====== Exercise input ======
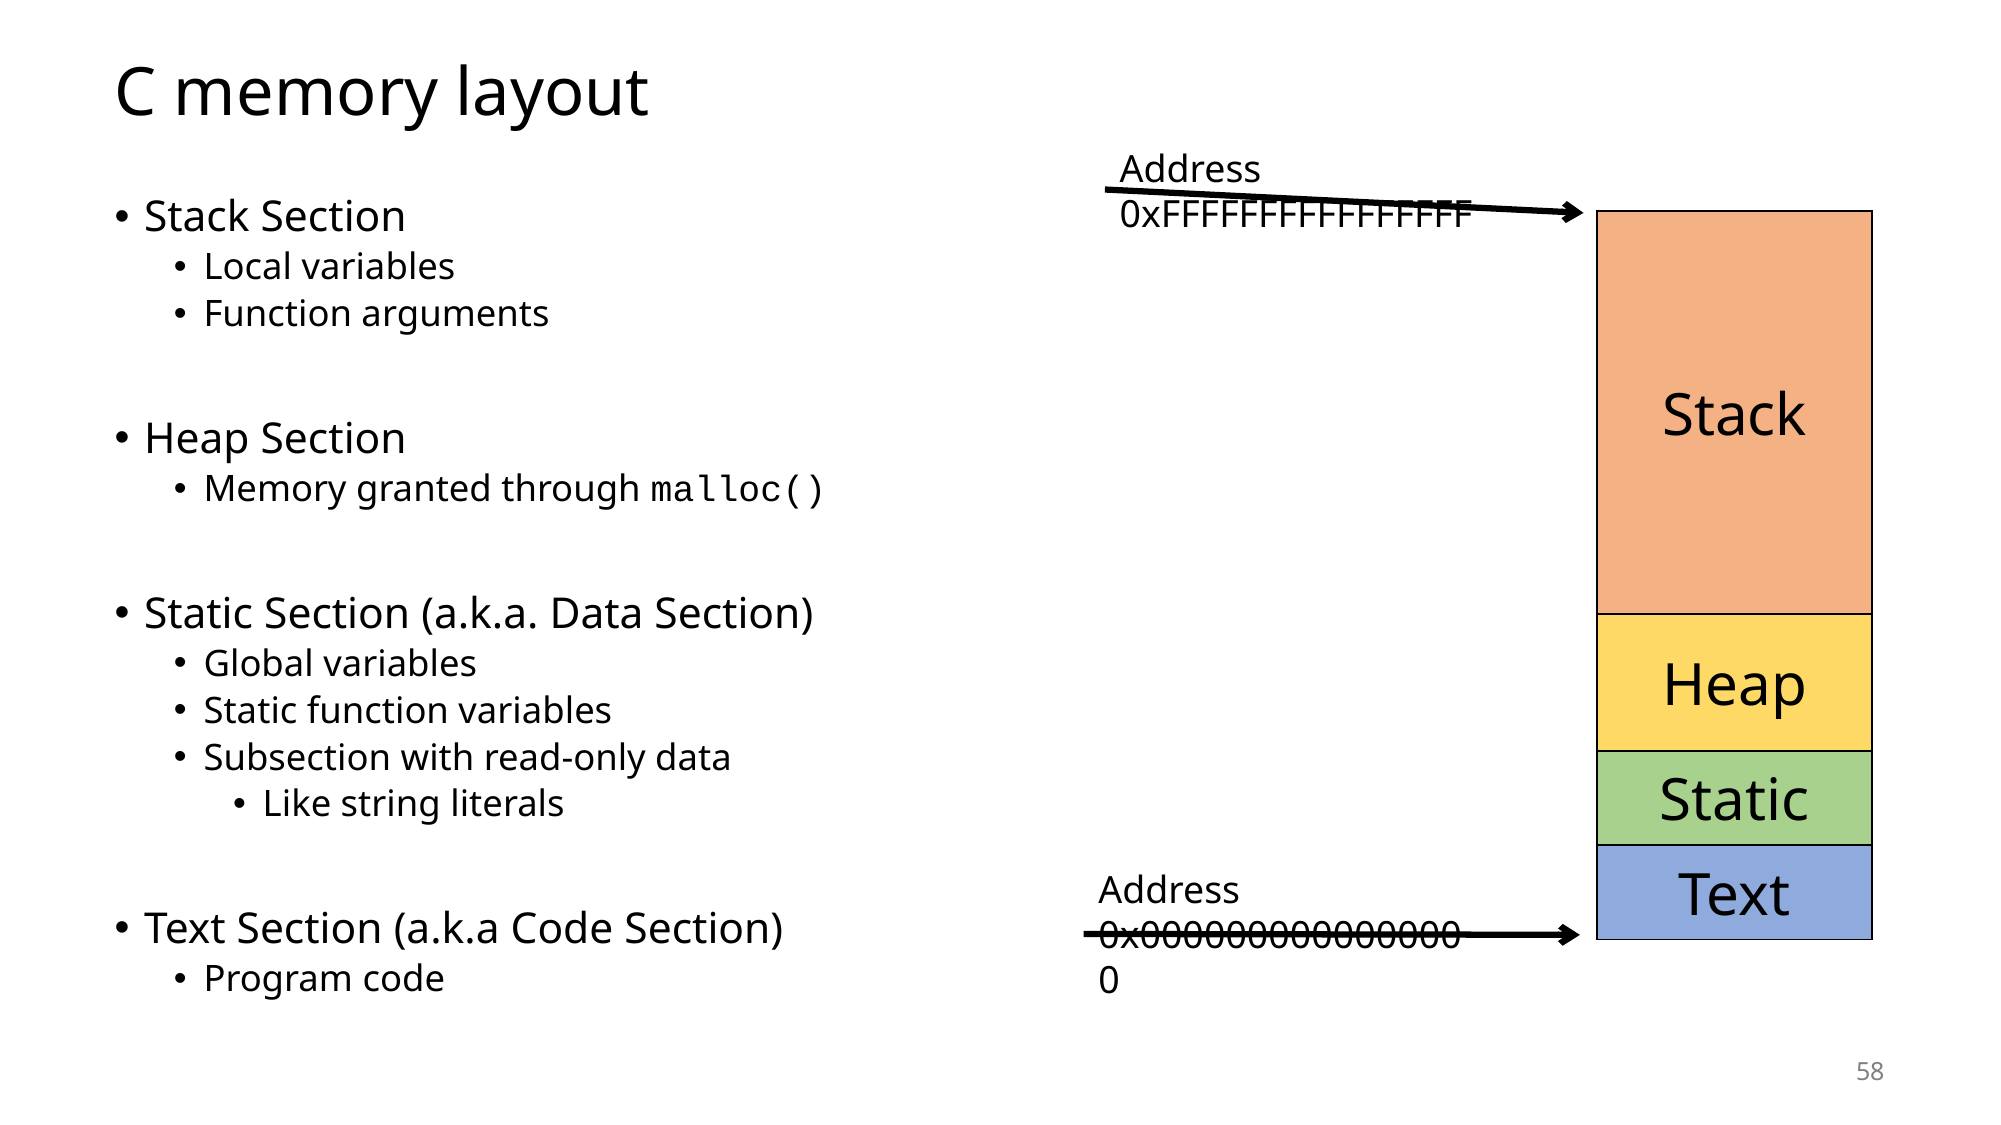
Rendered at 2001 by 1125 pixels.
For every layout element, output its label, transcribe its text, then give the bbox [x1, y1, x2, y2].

table_cell Text [1598, 846, 1871, 939]
slide_number 58 [1749, 1042, 1900, 1103]
title C memory layout [99, 37, 1900, 150]
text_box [1083, 859, 1580, 1011]
table_cell Heap [1598, 615, 1871, 750]
table_header Stack [1598, 212, 1871, 613]
list Stack Section Local variables Function arguments Heap Section Memory granted through malloc() Static Section (a.k.a. Data Section) Global variables Static function variables Subsection with read-only data Like string literals Text Section (a.k.a Code Section) Program code [99, 187, 1302, 1013]
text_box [1104, 137, 1584, 289]
table_cell Static [1598, 752, 1871, 844]
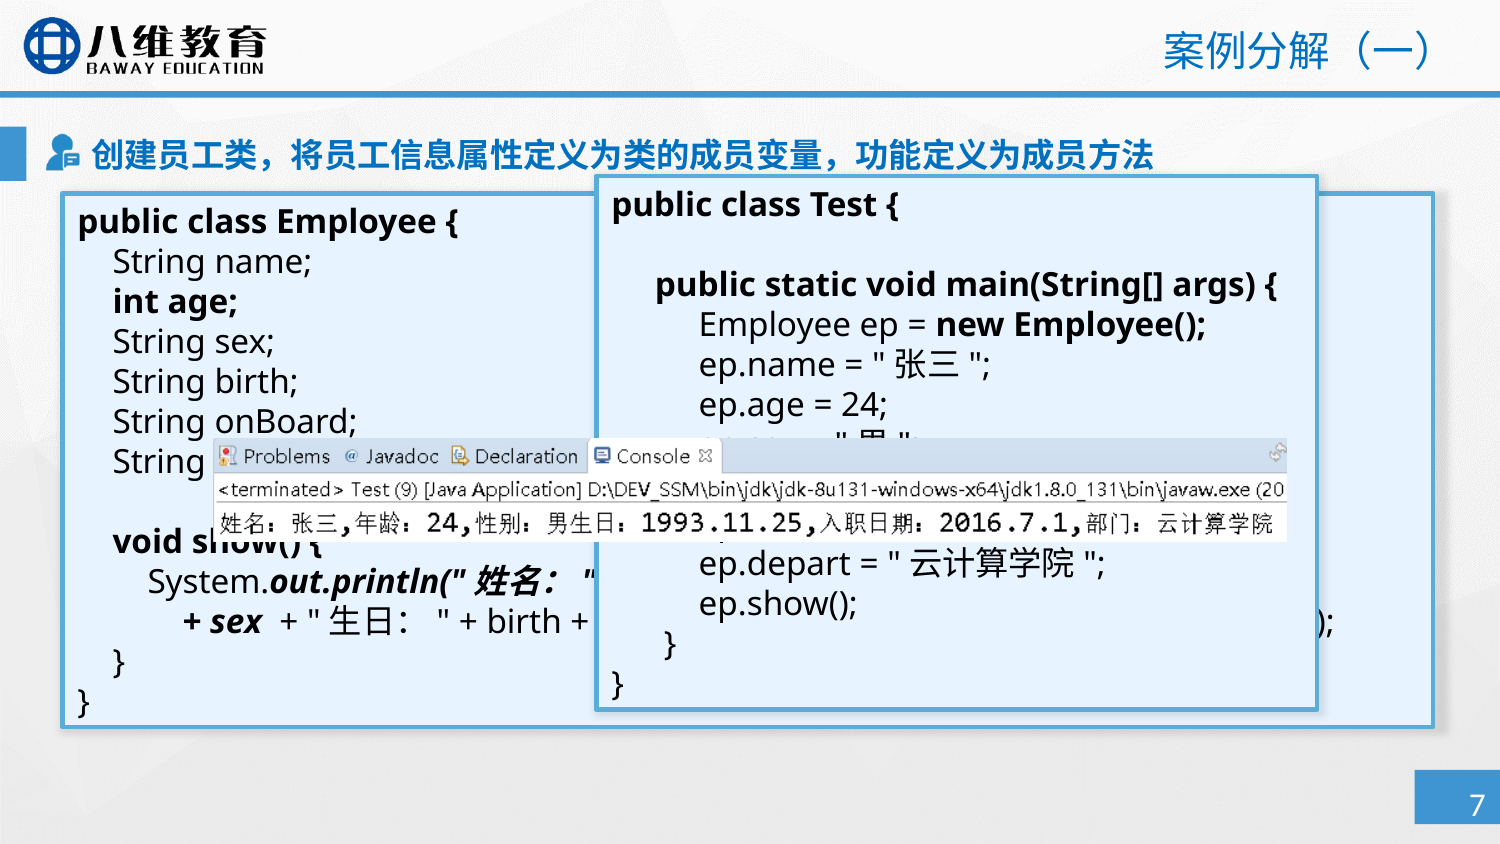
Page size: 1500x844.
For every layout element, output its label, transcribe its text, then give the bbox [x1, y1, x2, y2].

title 案例分解（一） [360, 23, 1471, 85]
subtitle 创建员工类，将员工信息属性定义为类的成员变量，功能定义为成员方法 [96, 126, 1306, 186]
text_box public class Test { public static void main(String[] args) { Employee ep = new Employee(); ep.name = "张三"; ep.age = 24; ep.sex = "男"; ep.birth = "1993.11.25"; ep.onBoard = "2016.7.1"; ep.depart = "云计算学院"; ep.show(); } } [596, 175, 1317, 710]
picture [0, 0, 1500, 91]
picture [0, 98, 1500, 844]
text_box public class Employee { String name; int age; String sex; String birth; String onBoard; String depart; void show() { System.out.println("姓名："+ name + ",年龄："+ age + ",性别：" + sex + "生日：" + birth + ",入职日期：" + onBoard + ",部门：" + depart); } } [62, 193, 1434, 728]
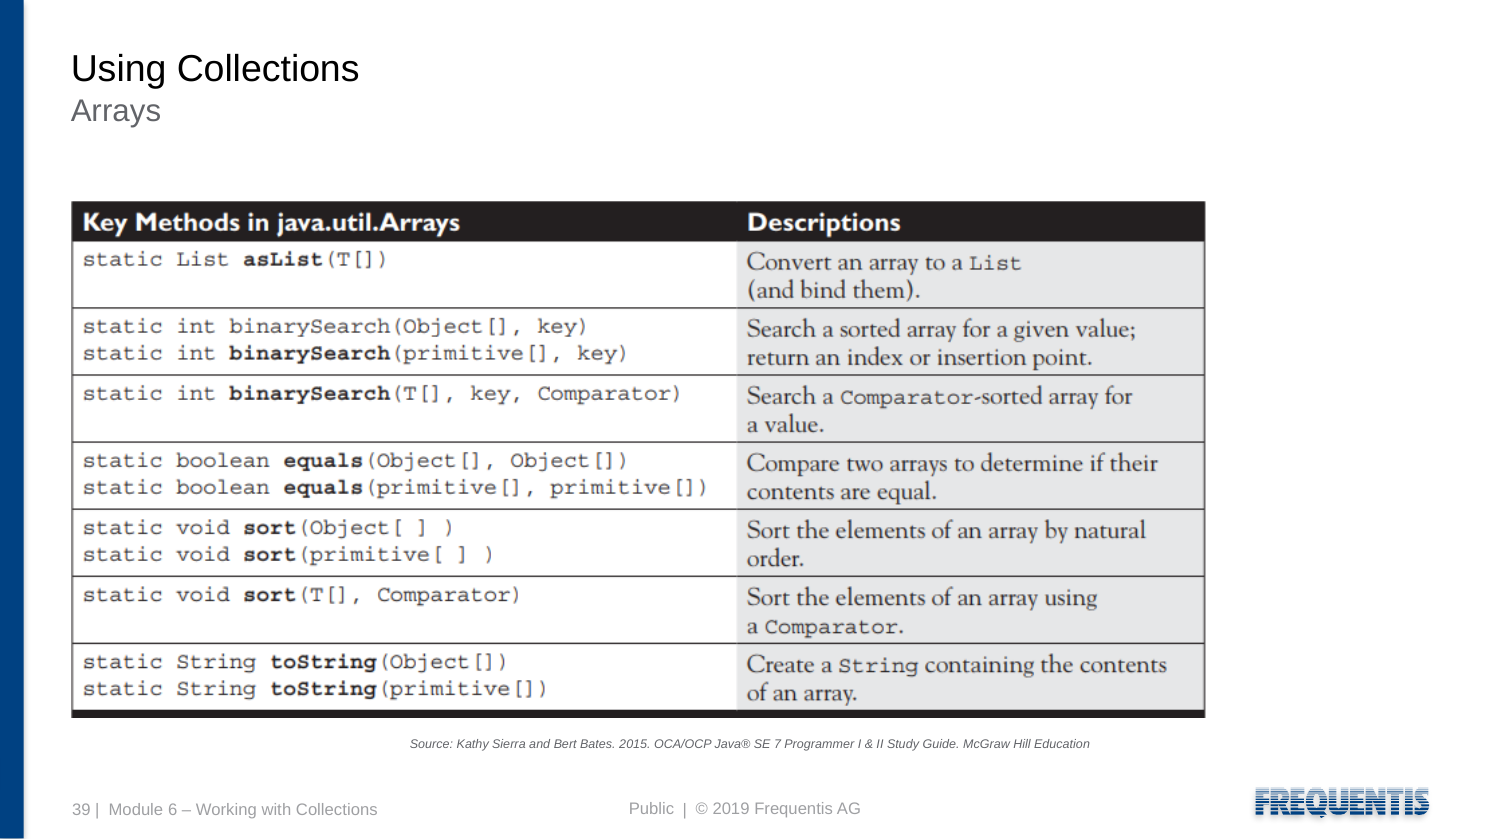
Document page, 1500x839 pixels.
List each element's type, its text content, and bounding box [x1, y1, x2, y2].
======
When you copy the entries above, keep every word exactly and omit the images.

# Task answer
Rendered at 2001 by 1125 pixels.
For every layout element, output its label, transcribe its text, then give the bbox [x1, y1, x2, y2].

table_cell Text [1598, 846, 1871, 939]
slide_number 58 [1749, 1042, 1900, 1103]
title C memory layout [99, 37, 1900, 150]
text_box [1083, 859, 1580, 1011]
table_cell Heap [1598, 615, 1871, 750]
table_header Stack [1598, 212, 1871, 613]
list Stack Section Local variables Function arguments Heap Section Memory granted through malloc() Static Section (a.k.a. Data Section) Global variables Static function variables Subsection with read-only data Like string literals Text Section (a.k.a Code Section) Program code [99, 187, 1302, 1013]
text_box [1104, 137, 1584, 289]
table_cell Static [1598, 752, 1871, 844]
Page size: 1500x844.
For every layout element, output its label, transcribe its text, then give the bbox [x1, y1, x2, y2].

title 案例分解（一） [360, 23, 1471, 85]
subtitle 创建员工类，将员工信息属性定义为类的成员变量，功能定义为成员方法 [96, 126, 1306, 186]
text_box public class Test { public static void main(String[] args) { Employee ep = new Employee(); ep.name = "张三"; ep.age = 24; ep.sex = "男"; ep.birth = "1993.11.25"; ep.onBoard = "2016.7.1"; ep.depart = "云计算学院"; ep.show(); } } [596, 175, 1317, 710]
picture [0, 0, 1500, 91]
picture [0, 98, 1500, 844]
text_box public class Employee { String name; int age; String sex; String birth; String onBoard; String depart; void show() { System.out.println("姓名："+ name + ",年龄："+ age + ",性别：" + sex + "生日：" + birth + ",入职日期：" + onBoard + ",部门：" + depart); } } [62, 193, 1434, 728]
Document page, 1500x839 pixels.
List each element's type, its text content, and bounding box [x1, y1, x2, y2].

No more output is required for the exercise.